I'm keen to share things that I've done with others - I love learning about culture and history, I know the importance of great service, good quality products and positive experiences. I love to experience life's opportunities. I live in Melbourne.
Published September 23rd 2014
It's worth a short Sunday drive to this lovely market
On this Sunday morning, I'm out for a drive just a few minutes north of Doncaster and I arrive at Eltham - a lovely, semi-rural suburb in bushland setting. A big yellow banner invites me towards Alistair Knox Park where, under their historic trestle railway bridge, I find the Eltham Community Craft and Produce Market.
I easily find a car park under the bridge and there's more surrounding the sports oval. A short walk brings me to the market entrance. The first stalls are coffee and eatables. As I wander, I notice a distinct sense of sustainable living and environmental awareness here. Several vendors have items of only Australian produce - and some have used their ingenuity to alter traditional recipes or approaches to do this.
At Steffens, the Pesto contains Australian grown nuts (macadamia, I think) instead of the traditional pine nuts which would need to be imported. The pesto is bright green too - which shows its freshness, made just last evening - and its large proportion of actual basil, not a filler or supplement. There's Koala Honey and David Strutt's cold pressed extra virgin olive oil, then natural Peanut Butter.
If you chat to these vendors long enough you'll understand this is more than just a place to buy things – several traders are in this for the long haul. Giovanna Sica, for example, has been making her Handmade Biscotti for over 20 years.
She first made them for family, then branched out to a few friends and functions, then once word spread her Biscotti were the talk of the town – and I'm not surprised. Move ahead a couple of decades and she's here with her daughter, her range of fine sweet treats spread in front of her – still hand-made – Almond/Anise; Cranberry/Pistachio; Decadent Cacao Walnut and there's seasonal flavours too – Lemon Pine Nut (Spring); Fruity Christmas (Summer); Cranberry Ginger (Autumn) and Rosemary, Sultanas & Black Pepper (just the thing for a Winter's treat). She's now working on a range of gluten-free biscotti, they're coming soon.
There's fresh bread, coffees, baked goods and fresh fruit and vegetables – I see fresh strawberries today too.
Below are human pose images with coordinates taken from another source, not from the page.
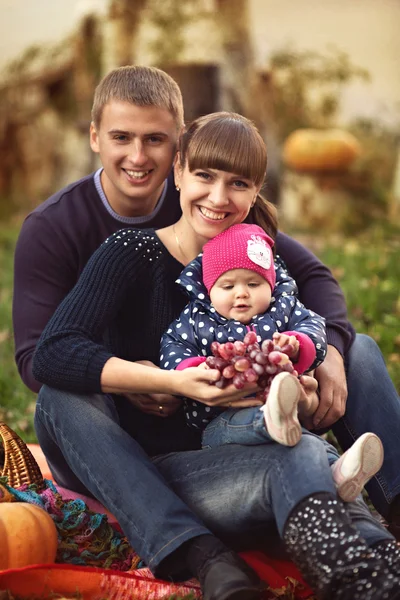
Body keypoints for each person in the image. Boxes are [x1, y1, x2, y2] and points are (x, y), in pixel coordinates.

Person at [32, 111, 400, 600]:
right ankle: (203, 557)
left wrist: (316, 363)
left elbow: (312, 306)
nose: (219, 198)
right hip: (157, 469)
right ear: (179, 170)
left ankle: (382, 544)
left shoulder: (262, 261)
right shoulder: (132, 252)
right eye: (204, 175)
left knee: (347, 372)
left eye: (238, 184)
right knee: (61, 395)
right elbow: (53, 352)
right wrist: (168, 382)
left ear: (256, 191)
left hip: (262, 448)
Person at [160, 222, 384, 503]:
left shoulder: (283, 308)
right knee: (283, 427)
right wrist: (192, 368)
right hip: (222, 421)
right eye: (227, 285)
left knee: (303, 439)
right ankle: (280, 423)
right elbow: (172, 347)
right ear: (208, 289)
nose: (241, 293)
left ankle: (340, 471)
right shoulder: (197, 319)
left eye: (253, 283)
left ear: (270, 284)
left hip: (290, 417)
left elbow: (314, 327)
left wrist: (296, 342)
We have Filipino Rolls, Harry Hoo's Dim Sims, Wyn's Cakes and Turkish Gozleme.
As for the crafts on show – these are diverse.
At several stalls, the "chemical-free" products take my eye.
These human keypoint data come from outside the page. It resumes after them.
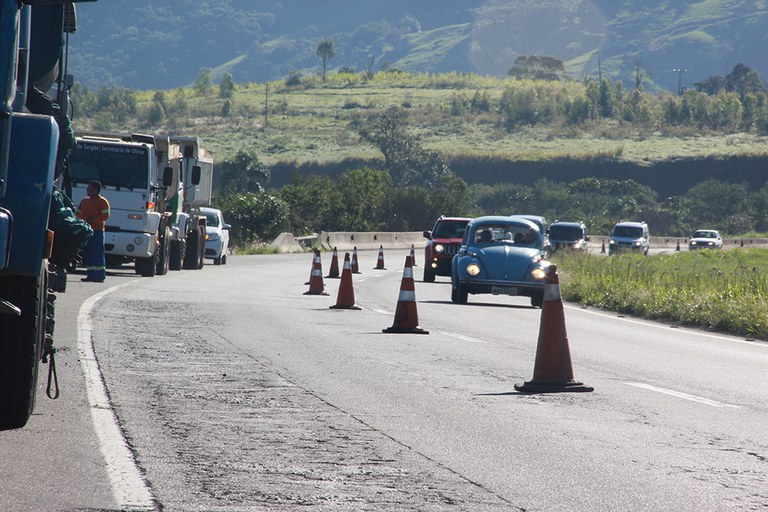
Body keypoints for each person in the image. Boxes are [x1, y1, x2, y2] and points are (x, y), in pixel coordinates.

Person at [76, 180, 110, 282]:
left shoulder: (103, 202)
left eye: (89, 188)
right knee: (88, 252)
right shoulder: (84, 201)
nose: (87, 190)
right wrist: (85, 219)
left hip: (97, 231)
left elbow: (105, 215)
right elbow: (77, 213)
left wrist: (94, 220)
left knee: (98, 252)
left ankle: (100, 275)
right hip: (86, 230)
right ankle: (90, 274)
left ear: (95, 190)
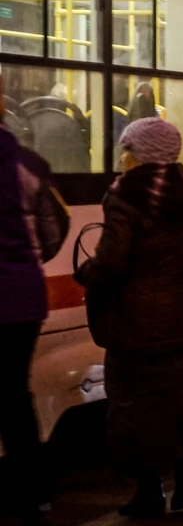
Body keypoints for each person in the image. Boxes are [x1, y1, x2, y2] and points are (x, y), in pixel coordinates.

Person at [75, 118, 183, 516]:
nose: (123, 156)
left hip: (131, 322)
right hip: (178, 316)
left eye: (127, 148)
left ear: (140, 153)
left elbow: (112, 260)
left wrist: (87, 273)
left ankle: (148, 490)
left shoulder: (124, 194)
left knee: (132, 406)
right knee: (182, 398)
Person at [0, 77, 69, 521]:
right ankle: (35, 492)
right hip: (22, 296)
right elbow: (54, 228)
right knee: (13, 395)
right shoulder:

One of the Three Mammas with the natural deodorant
The Three Mamas have created a natural deodorant – they boast "it really works!" All ingredients are produced in Australia, natural and suitable for sensitive skin. They say even "smelly Tradies and teenagers" will be whiff-free with this. It is fragrant - slightly coconut, due to its major ingredient of coconut oil, but they assure me it won't stain my clothes.
Josie Felton's range of natural products includes Toothpaste - fascinating! She makes her version of Natural Deodorant in three fragrances – coconut again, plus lemon or lavender. Of course, the products aren't brightly packaged as ones in a supermarket would be – but that's part of the appeal – and there's no paying for all that extra packaging.
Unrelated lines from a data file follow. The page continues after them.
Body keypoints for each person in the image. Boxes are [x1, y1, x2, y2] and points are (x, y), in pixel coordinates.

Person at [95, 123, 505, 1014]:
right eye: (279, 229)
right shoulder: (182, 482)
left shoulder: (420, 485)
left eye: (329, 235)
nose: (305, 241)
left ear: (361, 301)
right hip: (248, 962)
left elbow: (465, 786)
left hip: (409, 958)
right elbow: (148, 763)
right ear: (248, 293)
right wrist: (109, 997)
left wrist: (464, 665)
J and G have been making and selling wooden toys for years. I'm not sure which is J and which is G, but of the couple, "he" creates the toys and they attend the market stall together to sell them. "She" makes sure to point out to me that "we only do this for a hobby, it's not a business" … their creations are bright, smooth (friendly for little fingers) and just urge you to touch them and try them out. They're delightful.
Dame Tess has beautiful handmade toys too – some of hers are knitted.
At Leadlight by Vas, Vas Weisner and his wife have a similar approach – they have been lead lighting for decades, "but it's only a hobby, not our business" and what they create is for sale here (at very reasonable prices). There's Australiana, which is particularly nice, along with other mainstream shapes. Vas just keeps on making them and as a bonus they sell some at the markets.
Amy and Jim are at Delightful Dexter – well, Dexter's the dog actually, so he isn't at the stall today – but on here offer are Amy's wonderful, quirky, handmade pots and ceramics, all brightly painted. She adds her trademark "bumble-bee" on some items and those that need handles, such as the butter dish – receive her trademark "caterpillar" handle. These are truly items made with a personal touch, very nice.
At Chrisalis, Christine Witton makes jewellery – but the difference with hers is that these are unique pieces. When she creates her material, she develops just one "batch" – so that means the pieces she fashions from it will create a set, but one which can never be replicated. It's a great selling point for customers wanting something no-one else will have. Christine's colour blends and designs are very nice. She offers necklaces, earrings and bangles, with some brooches.
Rusty Sculptures are just that – and these are such feats of mastery and fun all rolled into one. Russ Brebner creates his wonderful art pieces from scrap he collects everywhere – wait till you see these … an ex-toaster that's now a pig, a bathtub emu, a chain crocodile ... they're truly marvellous.
A farmyard fowl by Rusty Sculptures
Jillian Macqueen makes Art2wear – an aptly named business. Jillian creates her art first – such lovely drawings, which she then reproduces onto various materials and fashions them into jewellery pieces. Sometimes her entire artwork is used; other pieces have only an element – but her work is lovely.
Jennie Culic's Hysteric Fairy Fine Art is just that – and it's made of glass! That's just superb – bright colours, floral and graphic images are all styled into beautiful glass pieces – exquisite work.
It's lovely to chat to Diana Casey – her watercolour paintings reflect her experiences. She proudly displays her range of works from a visit to India last year. Her painting of Taj Mahal with the women wearing saris in rainbow colours is beautiful. She excitedly tells of her experiences in India – as a fellow traveller, I immediately relate to her stories.
Other stalls offer art supplies, play doh for children, red gum clocks, timber furniture and chopping boards, childrens' wear, cotton embroidered nightwear, crystals and carefully created bright knitwear.
The non-profit market is run by a committee of volunteers who donate their time gratis to do it. The objective is to support the local community and over the last 7 years almost $80,000 has been donated to local organisations such as schools, community care centres and health care groups.
There's no entrance fee and the market is on basically flat ground, so you will have no accessibility or mobility issues here. Its area is not extensive either and you can browse one side of the market and return along the other side without missing anything.
From February to October the market runs on every third Sunday and during the lead-up to Christmas in November and December it runs on the first and third Sundays. It is open from 8.30am - 12.30pm.